Wednesday, February 11, 2015

Walkabout Wednesday: angiogenisis is interesting, and more politics in the environment (surprise ...)

Angiogenisis is the formation of blood vessels, are your professors lazy, and politics taking over sage grouse management in Montana.


My Health

Eat your vegies! And drink tea and red wine. This interesting TED talk, byWilliam Li,  illustrates a nifty idea for cutting off cancer development by cutting the development of blood vessels to tumors. It also helps prevent the development of fat tissues and obesity! My take away: eat a diet with a diversity of fruits, vegies and spices in it. Sounds ideal to me!

Low carb diets help you lose weight, but exactly why is still debated. Kris Gunnars has a typically good summary post outlining the current thinking on this. I've certainly experienced the "reduced appetite" effect compared to my previous high carbohydrate diet. I'm not sure about the reduced variety thing ... I mean, yes, in my case, but that's because I'm trying to satisfy other constraints like only using humanely raised animal protein and minimizing cost. I can see that people have trouble staying on a "diet" for any length of time*. That's why I like the idea of a "Way of Eating" or WOE. I significantly changed my WOE twice in my life, and had no trouble maintaining either for years.

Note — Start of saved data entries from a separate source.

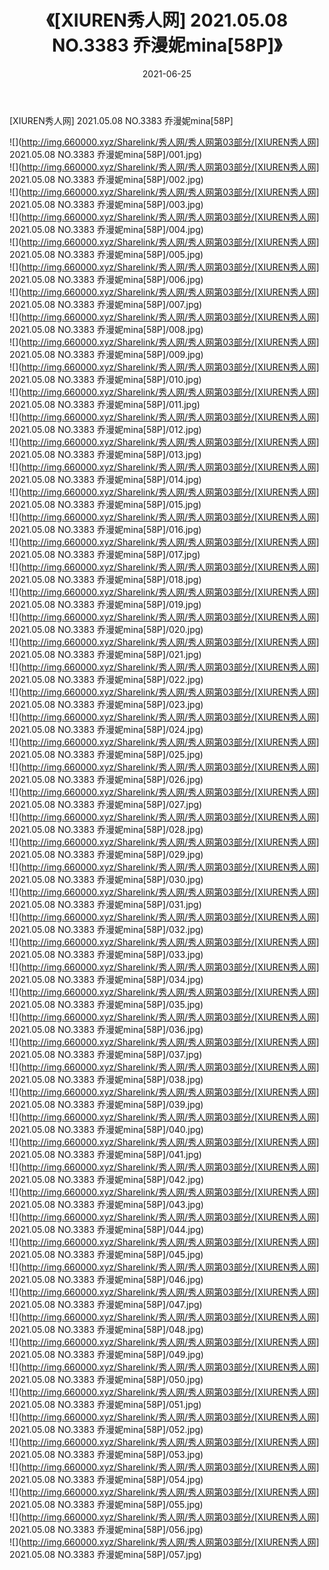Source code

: ﻿---
layout: post
title:  《[XIUREN秀人网] 2021.05.08 NO.3383 乔漫妮mina[58P]》
date:   2021-06-25
img: http://img.660000.xyz/Sharelink/秀人网/秀人网第03部分/[XIUREN秀人网] 2021.05.08 NO.3383 乔漫妮mina[58P]/000.jpg
categories: [美女, 清纯, 唯美]
---

[XIUREN秀人网] 2021.05.08 NO.3383 乔漫妮mina[58P]

  ![](http://img.660000.xyz/Sharelink/秀人网/秀人网第03部分/[XIUREN秀人网] 2021.05.08 NO.3383 乔漫妮mina[58P]/001.jpg) <br> ![](http://img.660000.xyz/Sharelink/秀人网/秀人网第03部分/[XIUREN秀人网] 2021.05.08 NO.3383 乔漫妮mina[58P]/002.jpg) <br> ![](http://img.660000.xyz/Sharelink/秀人网/秀人网第03部分/[XIUREN秀人网] 2021.05.08 NO.3383 乔漫妮mina[58P]/003.jpg) <br> ![](http://img.660000.xyz/Sharelink/秀人网/秀人网第03部分/[XIUREN秀人网] 2021.05.08 NO.3383 乔漫妮mina[58P]/004.jpg) <br> ![](http://img.660000.xyz/Sharelink/秀人网/秀人网第03部分/[XIUREN秀人网] 2021.05.08 NO.3383 乔漫妮mina[58P]/005.jpg) <br> ![](http://img.660000.xyz/Sharelink/秀人网/秀人网第03部分/[XIUREN秀人网] 2021.05.08 NO.3383 乔漫妮mina[58P]/006.jpg) <br> ![](http://img.660000.xyz/Sharelink/秀人网/秀人网第03部分/[XIUREN秀人网] 2021.05.08 NO.3383 乔漫妮mina[58P]/007.jpg) <br> ![](http://img.660000.xyz/Sharelink/秀人网/秀人网第03部分/[XIUREN秀人网] 2021.05.08 NO.3383 乔漫妮mina[58P]/008.jpg) <br> ![](http://img.660000.xyz/Sharelink/秀人网/秀人网第03部分/[XIUREN秀人网] 2021.05.08 NO.3383 乔漫妮mina[58P]/009.jpg) <br> ![](http://img.660000.xyz/Sharelink/秀人网/秀人网第03部分/[XIUREN秀人网] 2021.05.08 NO.3383 乔漫妮mina[58P]/010.jpg) <br> ![](http://img.660000.xyz/Sharelink/秀人网/秀人网第03部分/[XIUREN秀人网] 2021.05.08 NO.3383 乔漫妮mina[58P]/011.jpg) <br> ![](http://img.660000.xyz/Sharelink/秀人网/秀人网第03部分/[XIUREN秀人网] 2021.05.08 NO.3383 乔漫妮mina[58P]/012.jpg) <br> ![](http://img.660000.xyz/Sharelink/秀人网/秀人网第03部分/[XIUREN秀人网] 2021.05.08 NO.3383 乔漫妮mina[58P]/013.jpg) <br> ![](http://img.660000.xyz/Sharelink/秀人网/秀人网第03部分/[XIUREN秀人网] 2021.05.08 NO.3383 乔漫妮mina[58P]/014.jpg) <br> ![](http://img.660000.xyz/Sharelink/秀人网/秀人网第03部分/[XIUREN秀人网] 2021.05.08 NO.3383 乔漫妮mina[58P]/015.jpg) <br> ![](http://img.660000.xyz/Sharelink/秀人网/秀人网第03部分/[XIUREN秀人网] 2021.05.08 NO.3383 乔漫妮mina[58P]/016.jpg) <br> ![](http://img.660000.xyz/Sharelink/秀人网/秀人网第03部分/[XIUREN秀人网] 2021.05.08 NO.3383 乔漫妮mina[58P]/017.jpg) <br> ![](http://img.660000.xyz/Sharelink/秀人网/秀人网第03部分/[XIUREN秀人网] 2021.05.08 NO.3383 乔漫妮mina[58P]/018.jpg) <br> ![](http://img.660000.xyz/Sharelink/秀人网/秀人网第03部分/[XIUREN秀人网] 2021.05.08 NO.3383 乔漫妮mina[58P]/019.jpg) <br> ![](http://img.660000.xyz/Sharelink/秀人网/秀人网第03部分/[XIUREN秀人网] 2021.05.08 NO.3383 乔漫妮mina[58P]/020.jpg) <br> ![](http://img.660000.xyz/Sharelink/秀人网/秀人网第03部分/[XIUREN秀人网] 2021.05.08 NO.3383 乔漫妮mina[58P]/021.jpg) <br> ![](http://img.660000.xyz/Sharelink/秀人网/秀人网第03部分/[XIUREN秀人网] 2021.05.08 NO.3383 乔漫妮mina[58P]/022.jpg) <br> ![](http://img.660000.xyz/Sharelink/秀人网/秀人网第03部分/[XIUREN秀人网] 2021.05.08 NO.3383 乔漫妮mina[58P]/023.jpg) <br> ![](http://img.660000.xyz/Sharelink/秀人网/秀人网第03部分/[XIUREN秀人网] 2021.05.08 NO.3383 乔漫妮mina[58P]/024.jpg) <br> ![](http://img.660000.xyz/Sharelink/秀人网/秀人网第03部分/[XIUREN秀人网] 2021.05.08 NO.3383 乔漫妮mina[58P]/025.jpg) <br> ![](http://img.660000.xyz/Sharelink/秀人网/秀人网第03部分/[XIUREN秀人网] 2021.05.08 NO.3383 乔漫妮mina[58P]/026.jpg) <br> ![](http://img.660000.xyz/Sharelink/秀人网/秀人网第03部分/[XIUREN秀人网] 2021.05.08 NO.3383 乔漫妮mina[58P]/027.jpg) <br> ![](http://img.660000.xyz/Sharelink/秀人网/秀人网第03部分/[XIUREN秀人网] 2021.05.08 NO.3383 乔漫妮mina[58P]/028.jpg) <br> ![](http://img.660000.xyz/Sharelink/秀人网/秀人网第03部分/[XIUREN秀人网] 2021.05.08 NO.3383 乔漫妮mina[58P]/029.jpg) <br> ![](http://img.660000.xyz/Sharelink/秀人网/秀人网第03部分/[XIUREN秀人网] 2021.05.08 NO.3383 乔漫妮mina[58P]/030.jpg) <br> ![](http://img.660000.xyz/Sharelink/秀人网/秀人网第03部分/[XIUREN秀人网] 2021.05.08 NO.3383 乔漫妮mina[58P]/031.jpg) <br> ![](http://img.660000.xyz/Sharelink/秀人网/秀人网第03部分/[XIUREN秀人网] 2021.05.08 NO.3383 乔漫妮mina[58P]/032.jpg) <br> ![](http://img.660000.xyz/Sharelink/秀人网/秀人网第03部分/[XIUREN秀人网] 2021.05.08 NO.3383 乔漫妮mina[58P]/033.jpg) <br> ![](http://img.660000.xyz/Sharelink/秀人网/秀人网第03部分/[XIUREN秀人网] 2021.05.08 NO.3383 乔漫妮mina[58P]/034.jpg) <br> ![](http://img.660000.xyz/Sharelink/秀人网/秀人网第03部分/[XIUREN秀人网] 2021.05.08 NO.3383 乔漫妮mina[58P]/035.jpg) <br> ![](http://img.660000.xyz/Sharelink/秀人网/秀人网第03部分/[XIUREN秀人网] 2021.05.08 NO.3383 乔漫妮mina[58P]/036.jpg) <br> ![](http://img.660000.xyz/Sharelink/秀人网/秀人网第03部分/[XIUREN秀人网] 2021.05.08 NO.3383 乔漫妮mina[58P]/037.jpg) <br> ![](http://img.660000.xyz/Sharelink/秀人网/秀人网第03部分/[XIUREN秀人网] 2021.05.08 NO.3383 乔漫妮mina[58P]/038.jpg) <br> ![](http://img.660000.xyz/Sharelink/秀人网/秀人网第03部分/[XIUREN秀人网] 2021.05.08 NO.3383 乔漫妮mina[58P]/039.jpg) <br> ![](http://img.660000.xyz/Sharelink/秀人网/秀人网第03部分/[XIUREN秀人网] 2021.05.08 NO.3383 乔漫妮mina[58P]/040.jpg) <br> ![](http://img.660000.xyz/Sharelink/秀人网/秀人网第03部分/[XIUREN秀人网] 2021.05.08 NO.3383 乔漫妮mina[58P]/041.jpg) <br> ![](http://img.660000.xyz/Sharelink/秀人网/秀人网第03部分/[XIUREN秀人网] 2021.05.08 NO.3383 乔漫妮mina[58P]/042.jpg) <br> ![](http://img.660000.xyz/Sharelink/秀人网/秀人网第03部分/[XIUREN秀人网] 2021.05.08 NO.3383 乔漫妮mina[58P]/043.jpg) <br> ![](http://img.660000.xyz/Sharelink/秀人网/秀人网第03部分/[XIUREN秀人网] 2021.05.08 NO.3383 乔漫妮mina[58P]/044.jpg) <br> ![](http://img.660000.xyz/Sharelink/秀人网/秀人网第03部分/[XIUREN秀人网] 2021.05.08 NO.3383 乔漫妮mina[58P]/045.jpg) <br> ![](http://img.660000.xyz/Sharelink/秀人网/秀人网第03部分/[XIUREN秀人网] 2021.05.08 NO.3383 乔漫妮mina[58P]/046.jpg) <br> ![](http://img.660000.xyz/Sharelink/秀人网/秀人网第03部分/[XIUREN秀人网] 2021.05.08 NO.3383 乔漫妮mina[58P]/047.jpg) <br> ![](http://img.660000.xyz/Sharelink/秀人网/秀人网第03部分/[XIUREN秀人网] 2021.05.08 NO.3383 乔漫妮mina[58P]/048.jpg) <br> ![](http://img.660000.xyz/Sharelink/秀人网/秀人网第03部分/[XIUREN秀人网] 2021.05.08 NO.3383 乔漫妮mina[58P]/049.jpg) <br> ![](http://img.660000.xyz/Sharelink/秀人网/秀人网第03部分/[XIUREN秀人网] 2021.05.08 NO.3383 乔漫妮mina[58P]/050.jpg) <br> ![](http://img.660000.xyz/Sharelink/秀人网/秀人网第03部分/[XIUREN秀人网] 2021.05.08 NO.3383 乔漫妮mina[58P]/051.jpg) <br> ![](http://img.660000.xyz/Sharelink/秀人网/秀人网第03部分/[XIUREN秀人网] 2021.05.08 NO.3383 乔漫妮mina[58P]/052.jpg) <br> ![](http://img.660000.xyz/Sharelink/秀人网/秀人网第03部分/[XIUREN秀人网] 2021.05.08 NO.3383 乔漫妮mina[58P]/053.jpg) <br> ![](http://img.660000.xyz/Sharelink/秀人网/秀人网第03部分/[XIUREN秀人网] 2021.05.08 NO.3383 乔漫妮mina[58P]/054.jpg) <br> ![](http://img.660000.xyz/Sharelink/秀人网/秀人网第03部分/[XIUREN秀人网] 2021.05.08 NO.3383 乔漫妮mina[58P]/055.jpg) <br> ![](http://img.660000.xyz/Sharelink/秀人网/秀人网第03部分/[XIUREN秀人网] 2021.05.08 NO.3383 乔漫妮mina[58P]/056.jpg) <br> ![](http://img.660000.xyz/Sharelink/秀人网/秀人网第03部分/[XIUREN秀人网] 2021.05.08 NO.3383 乔漫妮mina[58P]/057.jpg) <br>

I haven't had time to dig into this meta-analysis yet, but they take an interesting approach. They conduct a modern meta-analysis of randomized controlled trials (ie. the gold standard) of the effects of dietary fat on heart diease, but they restrict the studies to those available when the low-fat dietary guidelines were introduced in 1977 (USA) and 1983 (UK). From the abstract:
The reductions in mean serum cholesterol levels were significantly higher in the intervention groups; this did not result in significant differences in CHD or all-cause mortality.
Hmm. Yep. So, no evidence, in other words. Nothing's changed since then!

Your Education

Governor Scott Walker of Wisconsin suggested that professors could teach an extra course each. This is a brilliant response. Trade offs all around. 

Not really about education, but it turns out that private companies are investing less in basic and applied research. Given the current trend towards reduced federal funding, I was also interested to see the current levels of public R&D investment in the context of a few more decades worth of numbers. Historically we're not doing too bad right now, although it is mostly because of the 2nd Bush administration's massive investment in medical research. The agencies that fund what I do, NSF and USDA, are still looking pretty sad. 

Our Environment

You know things are getting political when a state legislature overrules a state commission on game regulations. It is worth noting that state biologists had recommended closing hunting statewide already, but the commissioners elected to ignore that advice. Politics. 

*Although, people don't seem to have any trouble staying on the Standard American Diet (SAD).